Ciò può significare tornare al lavoro prima di sentirsi pronti. Saltare gli appuntamenti. Rimandare le cure di supporto. Attingere ai risparmi destinati alla vecchiaia.
I nostri rapporti successivi hanno esaminato le informazioni, il grado di coinvolgimento delle persone nella propria cura e la salute mentale. Le persone ci hanno detto di voler che le loro opinioni fossero prese in considerazione al momento di prendere decisioni, ma troppo spesso avevano la sensazione che non fosse così. Ci hanno raccontato di non ricevere le informazioni o il sostegno di cui avevano bisogno. Ci hanno parlato della paura di una recidiva del cancro, dell’ansia e dell’isolamento.
Si tratta di rapporti diversi, ma non di storie separate. Il denaro influisce sulla salute mentale. Gli effetti collaterali incidono sul lavoro e sulle relazioni. La mancanza di informazioni aggrava l’incertezza. Sentirsi esclusi dal processo decisionale può far sì che una persona sia meno sicura delle cure a cui è sottoposta.
Questa è la realtà che si cela dietro una cifra relativa alla sopravvivenza.
Prendere le persone in parola
Nessuno sta dicendo che una sopravvivenza più lunga non conti. Certo che conta.
Ma le persone non dovrebbero essere costrette a scegliere tra avere più tempo e una vita che possano davvero vivere.
Abbiamo bisogno di terapie efficaci, accompagnate da un sostegno adeguato per gestire le conseguenze che queste hanno sulle persone. Abbiamo bisogno di un sostegno emotivo che sia disponibile quando serve, non solo quando un servizio decide di offrirlo. Abbiamo bisogno di informazioni chiare e di dialoghi sinceri. Abbiamo bisogno di un aiuto concreto per quanto riguarda il lavoro e le questioni economiche.
E dobbiamo prendere sul serio le persone quando ci spiegano cosa significhi per loro un buon risultato.
Il lavoro che ci aspetta ancora
Quando si convive con un tumore al polmone, il raggiungimento di una tappa importante non significa che tutto torni alla normalità. Gli appuntamenti possono diventare più distanziati. Gli altri potrebbero pensare che la parte più difficile sia ormai superata.

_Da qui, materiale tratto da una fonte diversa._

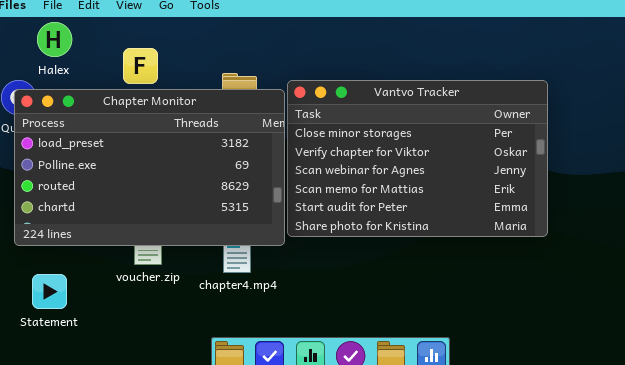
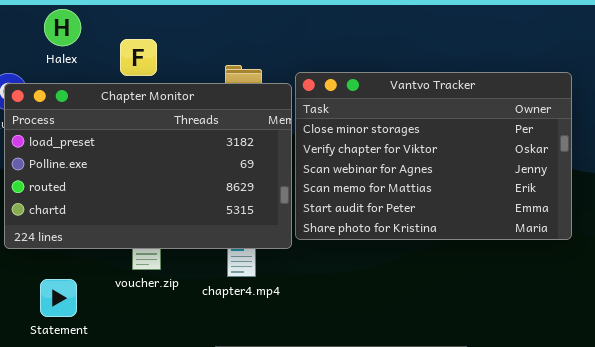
Halex: [37,22,72,57] -> [44,9,81,46], moved
Statement: [32,274,67,309] -> [40,279,77,317], moved

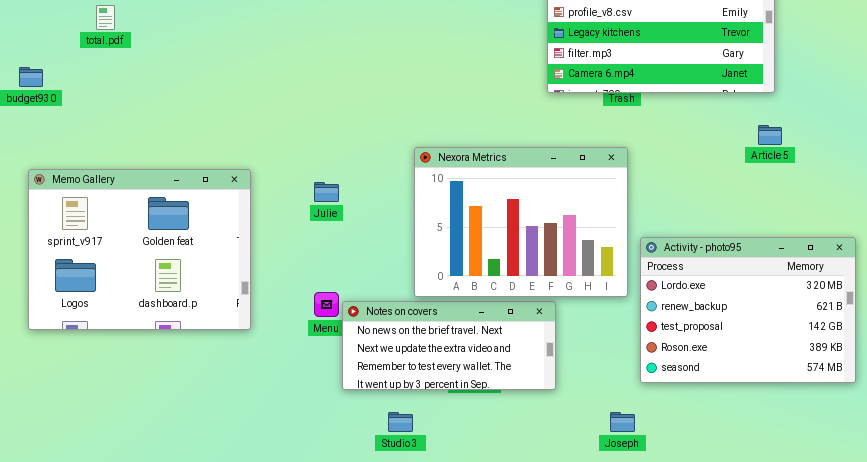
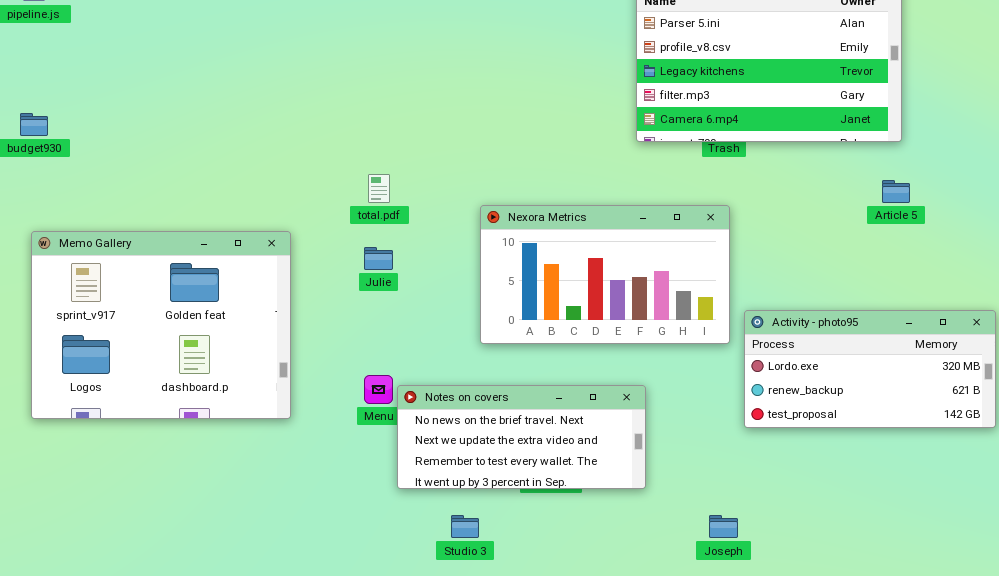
total.pdf: [96,5,115,30] -> [368,174,390,203], moved
Nexora Metrics: [414,147,628,297] -> [480,205,730,344], resized
Activity - photo95: [640,237,856,383] -> [744,310,996,428], resized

Ma l’ansia prima di un esame diagnostico, gli effetti della terapia, l’incertezza su ciò che ci aspetta: nulla di tutto ciò segue un calendario ben definito.

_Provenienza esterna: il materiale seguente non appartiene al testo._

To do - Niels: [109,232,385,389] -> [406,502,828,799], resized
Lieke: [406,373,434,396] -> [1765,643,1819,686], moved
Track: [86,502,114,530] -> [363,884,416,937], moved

Ecco perché la qualità della vita non può essere considerata un aspetto secondario o meno importante della sopravvivenza.
Fa parte del risultato.
Lo so per esperienza personale.
A partire dal 1° settembre, Lung Cancer Europe lancerà il sondaggio per il nostro 12° rapporto, dedicato alla qualità della vita e alle esigenze di sostegno. Chiederemo alle persone affette da cancro ai polmoni e a chi se ne prende cura di raccontarci com’è davvero la loro vita.
Siamo diventati più bravi a contare gli anni che si aggiungono. Ora dobbiamo comprenderli.